*MATERIAL FOR THIS TASK:*

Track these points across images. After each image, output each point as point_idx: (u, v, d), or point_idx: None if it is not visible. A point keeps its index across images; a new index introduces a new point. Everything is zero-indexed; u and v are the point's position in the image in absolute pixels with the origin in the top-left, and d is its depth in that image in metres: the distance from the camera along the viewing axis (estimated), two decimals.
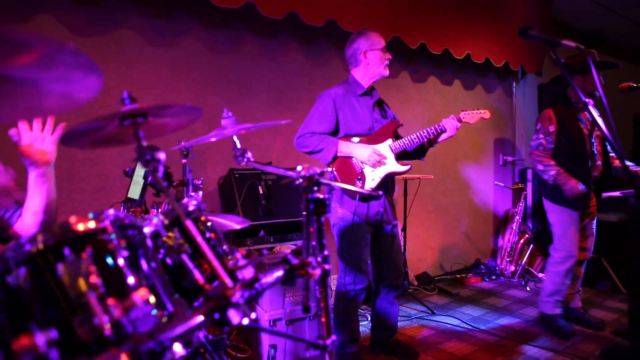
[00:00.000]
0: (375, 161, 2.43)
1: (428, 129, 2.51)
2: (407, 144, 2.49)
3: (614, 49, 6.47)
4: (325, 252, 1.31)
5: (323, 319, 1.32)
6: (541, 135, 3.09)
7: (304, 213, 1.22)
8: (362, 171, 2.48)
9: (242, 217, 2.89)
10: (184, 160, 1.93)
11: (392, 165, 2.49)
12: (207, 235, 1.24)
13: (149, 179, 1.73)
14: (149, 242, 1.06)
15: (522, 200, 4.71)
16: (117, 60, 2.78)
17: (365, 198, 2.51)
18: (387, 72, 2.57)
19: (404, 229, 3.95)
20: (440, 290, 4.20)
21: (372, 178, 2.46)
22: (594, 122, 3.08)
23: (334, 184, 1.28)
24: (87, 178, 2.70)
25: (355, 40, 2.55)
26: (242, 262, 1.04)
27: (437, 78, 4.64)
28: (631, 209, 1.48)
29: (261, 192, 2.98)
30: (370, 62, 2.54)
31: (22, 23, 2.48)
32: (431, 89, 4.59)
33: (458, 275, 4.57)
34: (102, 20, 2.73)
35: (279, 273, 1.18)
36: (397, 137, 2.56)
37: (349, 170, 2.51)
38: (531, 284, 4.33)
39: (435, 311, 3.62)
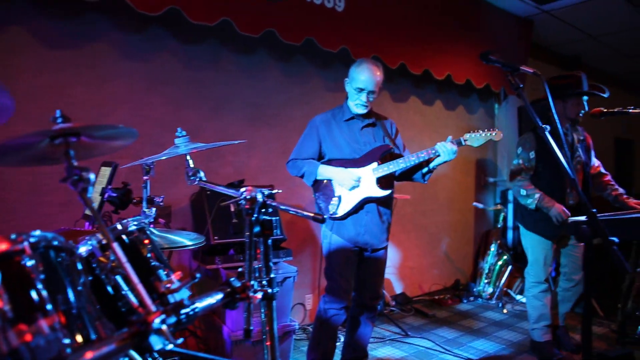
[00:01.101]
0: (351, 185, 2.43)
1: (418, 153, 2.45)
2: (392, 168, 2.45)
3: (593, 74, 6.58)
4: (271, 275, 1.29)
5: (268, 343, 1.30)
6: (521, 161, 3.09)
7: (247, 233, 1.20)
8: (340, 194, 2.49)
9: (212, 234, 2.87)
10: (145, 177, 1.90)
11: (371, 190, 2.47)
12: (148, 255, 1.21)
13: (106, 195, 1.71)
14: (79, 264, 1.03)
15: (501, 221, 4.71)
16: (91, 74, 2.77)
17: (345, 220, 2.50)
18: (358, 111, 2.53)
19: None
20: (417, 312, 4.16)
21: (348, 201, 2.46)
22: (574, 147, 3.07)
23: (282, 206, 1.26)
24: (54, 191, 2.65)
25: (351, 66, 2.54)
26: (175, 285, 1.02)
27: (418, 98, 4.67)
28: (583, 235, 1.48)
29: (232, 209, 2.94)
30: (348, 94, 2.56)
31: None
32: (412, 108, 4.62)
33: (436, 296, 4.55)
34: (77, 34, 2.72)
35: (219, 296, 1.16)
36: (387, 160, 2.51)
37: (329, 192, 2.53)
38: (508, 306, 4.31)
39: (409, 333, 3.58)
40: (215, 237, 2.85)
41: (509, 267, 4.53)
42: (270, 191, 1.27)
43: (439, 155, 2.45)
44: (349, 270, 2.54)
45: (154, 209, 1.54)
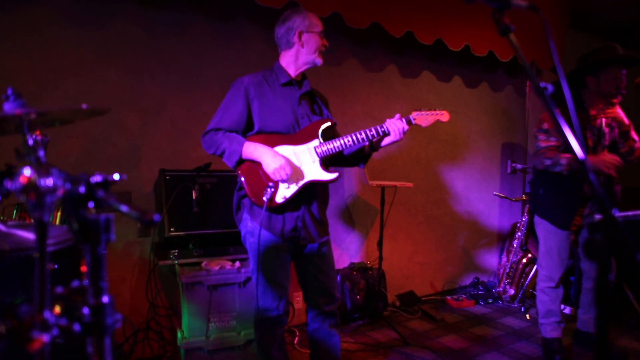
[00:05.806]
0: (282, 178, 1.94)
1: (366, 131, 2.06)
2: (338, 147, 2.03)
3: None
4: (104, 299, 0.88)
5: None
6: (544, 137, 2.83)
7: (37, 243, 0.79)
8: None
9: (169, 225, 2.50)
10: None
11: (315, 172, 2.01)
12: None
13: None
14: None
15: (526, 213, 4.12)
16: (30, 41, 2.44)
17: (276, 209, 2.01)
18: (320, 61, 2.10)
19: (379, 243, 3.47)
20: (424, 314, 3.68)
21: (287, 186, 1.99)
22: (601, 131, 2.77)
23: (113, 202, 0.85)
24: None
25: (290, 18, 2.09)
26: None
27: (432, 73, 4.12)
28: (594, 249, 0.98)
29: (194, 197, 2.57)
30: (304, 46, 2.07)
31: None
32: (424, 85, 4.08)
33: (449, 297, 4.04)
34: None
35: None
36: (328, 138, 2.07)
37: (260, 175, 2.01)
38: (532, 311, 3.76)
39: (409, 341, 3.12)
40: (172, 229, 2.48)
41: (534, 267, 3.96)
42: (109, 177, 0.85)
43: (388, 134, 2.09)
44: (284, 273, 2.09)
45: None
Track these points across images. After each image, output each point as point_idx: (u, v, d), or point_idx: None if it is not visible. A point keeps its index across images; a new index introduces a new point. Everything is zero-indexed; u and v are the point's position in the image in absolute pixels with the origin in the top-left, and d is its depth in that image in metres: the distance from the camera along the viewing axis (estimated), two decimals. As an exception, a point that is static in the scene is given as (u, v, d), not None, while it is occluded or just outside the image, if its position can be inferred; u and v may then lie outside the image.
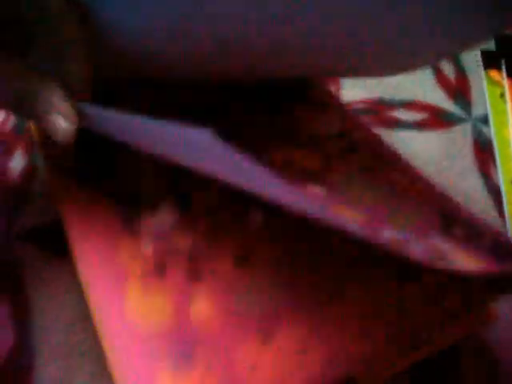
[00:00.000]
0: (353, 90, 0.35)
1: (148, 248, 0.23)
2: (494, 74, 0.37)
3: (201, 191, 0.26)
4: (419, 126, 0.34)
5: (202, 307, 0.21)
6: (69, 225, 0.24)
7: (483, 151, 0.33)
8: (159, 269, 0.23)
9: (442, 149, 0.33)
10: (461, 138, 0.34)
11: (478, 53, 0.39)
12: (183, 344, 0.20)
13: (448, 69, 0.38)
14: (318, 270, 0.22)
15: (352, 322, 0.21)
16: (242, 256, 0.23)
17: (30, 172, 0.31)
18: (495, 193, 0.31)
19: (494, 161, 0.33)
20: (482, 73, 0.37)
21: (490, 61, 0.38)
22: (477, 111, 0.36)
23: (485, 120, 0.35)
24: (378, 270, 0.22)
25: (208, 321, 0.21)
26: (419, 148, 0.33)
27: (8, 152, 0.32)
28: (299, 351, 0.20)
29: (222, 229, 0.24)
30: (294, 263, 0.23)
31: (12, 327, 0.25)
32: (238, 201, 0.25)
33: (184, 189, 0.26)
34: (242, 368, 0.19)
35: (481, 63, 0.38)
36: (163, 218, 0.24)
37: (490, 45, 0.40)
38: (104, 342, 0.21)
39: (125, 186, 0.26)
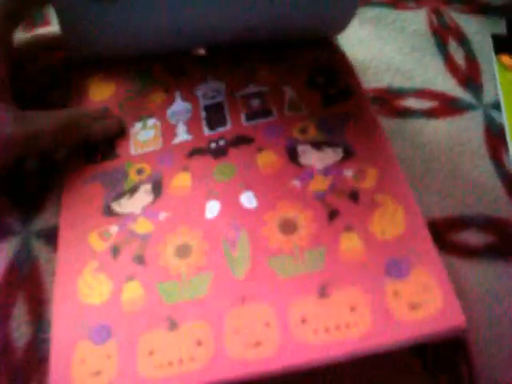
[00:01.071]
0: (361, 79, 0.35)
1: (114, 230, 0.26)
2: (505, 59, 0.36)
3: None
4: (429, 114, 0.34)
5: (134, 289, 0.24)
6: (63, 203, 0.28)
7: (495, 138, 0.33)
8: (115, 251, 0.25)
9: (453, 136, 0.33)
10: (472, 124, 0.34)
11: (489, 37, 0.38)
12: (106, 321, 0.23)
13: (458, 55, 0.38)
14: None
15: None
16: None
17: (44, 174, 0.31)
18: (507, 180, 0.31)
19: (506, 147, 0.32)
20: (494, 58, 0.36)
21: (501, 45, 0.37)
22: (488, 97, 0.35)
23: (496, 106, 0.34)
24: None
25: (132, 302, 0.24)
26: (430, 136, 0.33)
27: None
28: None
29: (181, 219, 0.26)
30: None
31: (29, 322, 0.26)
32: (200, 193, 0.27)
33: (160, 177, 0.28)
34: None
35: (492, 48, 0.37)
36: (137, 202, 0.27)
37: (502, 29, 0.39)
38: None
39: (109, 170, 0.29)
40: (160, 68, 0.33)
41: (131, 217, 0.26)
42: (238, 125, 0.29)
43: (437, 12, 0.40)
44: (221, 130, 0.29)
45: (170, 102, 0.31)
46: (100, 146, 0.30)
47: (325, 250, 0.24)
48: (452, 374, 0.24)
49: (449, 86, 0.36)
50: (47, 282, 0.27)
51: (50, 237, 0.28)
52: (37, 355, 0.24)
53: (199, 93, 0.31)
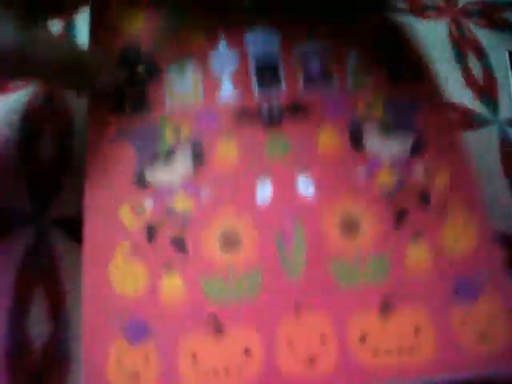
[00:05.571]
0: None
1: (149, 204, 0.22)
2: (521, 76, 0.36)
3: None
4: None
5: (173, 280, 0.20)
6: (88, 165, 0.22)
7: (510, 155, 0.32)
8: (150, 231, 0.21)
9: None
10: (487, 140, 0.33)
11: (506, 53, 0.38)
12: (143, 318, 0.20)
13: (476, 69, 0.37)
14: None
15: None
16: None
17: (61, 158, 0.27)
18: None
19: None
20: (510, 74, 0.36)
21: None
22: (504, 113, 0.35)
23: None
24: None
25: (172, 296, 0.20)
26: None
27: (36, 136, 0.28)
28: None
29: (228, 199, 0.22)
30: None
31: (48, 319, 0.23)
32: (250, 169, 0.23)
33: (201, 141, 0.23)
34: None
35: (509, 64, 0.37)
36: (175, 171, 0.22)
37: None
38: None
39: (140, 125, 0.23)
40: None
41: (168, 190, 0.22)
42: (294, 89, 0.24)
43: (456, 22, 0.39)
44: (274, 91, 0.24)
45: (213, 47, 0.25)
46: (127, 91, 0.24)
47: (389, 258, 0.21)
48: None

*ACTIVITY:* What to print is the stretch of entries from the line with "6: (69, 225, 0.24)" up to and including the line with "45: (170, 102, 0.31)". Please print it exactly and leave out the pictures.

*TASK ANSWER:*
6: (69, 225, 0.24)
7: (483, 151, 0.33)
8: (159, 269, 0.23)
9: (442, 149, 0.33)
10: (461, 138, 0.34)
11: (478, 53, 0.39)
12: (183, 344, 0.20)
13: (448, 69, 0.38)
14: (318, 270, 0.22)
15: (352, 322, 0.21)
16: (242, 256, 0.23)
17: (30, 172, 0.31)
18: (495, 193, 0.31)
19: (494, 161, 0.33)
20: (482, 73, 0.37)
21: (490, 61, 0.38)
22: (477, 111, 0.36)
23: (485, 120, 0.35)
24: (378, 270, 0.22)
25: (208, 321, 0.21)
26: (419, 148, 0.33)
27: (8, 152, 0.32)
28: (299, 351, 0.20)
29: (222, 229, 0.24)
30: (294, 263, 0.23)
31: (12, 327, 0.25)
32: (238, 201, 0.25)
33: (184, 189, 0.26)
34: (242, 368, 0.19)
35: (481, 63, 0.38)
36: (163, 218, 0.24)
37: (490, 45, 0.40)
38: (104, 342, 0.21)
39: (125, 186, 0.26)
[00:01.071]
0: (361, 79, 0.35)
1: (114, 230, 0.26)
2: (505, 59, 0.36)
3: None
4: (429, 114, 0.34)
5: (134, 289, 0.24)
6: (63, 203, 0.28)
7: (495, 138, 0.33)
8: (115, 251, 0.25)
9: (453, 136, 0.33)
10: (472, 124, 0.34)
11: (489, 37, 0.38)
12: (106, 321, 0.23)
13: (458, 55, 0.38)
14: None
15: None
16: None
17: (44, 174, 0.31)
18: (507, 180, 0.31)
19: (506, 147, 0.32)
20: (494, 58, 0.36)
21: (501, 45, 0.37)
22: (488, 97, 0.35)
23: (496, 106, 0.34)
24: None
25: (132, 302, 0.24)
26: (430, 136, 0.33)
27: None
28: None
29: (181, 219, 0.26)
30: None
31: (29, 322, 0.26)
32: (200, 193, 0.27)
33: (160, 177, 0.28)
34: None
35: (492, 48, 0.37)
36: (137, 202, 0.27)
37: (502, 29, 0.39)
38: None
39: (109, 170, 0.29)
40: (160, 68, 0.33)
41: (131, 217, 0.26)
42: (238, 125, 0.29)
43: (437, 12, 0.40)
44: (221, 130, 0.29)
45: (170, 102, 0.31)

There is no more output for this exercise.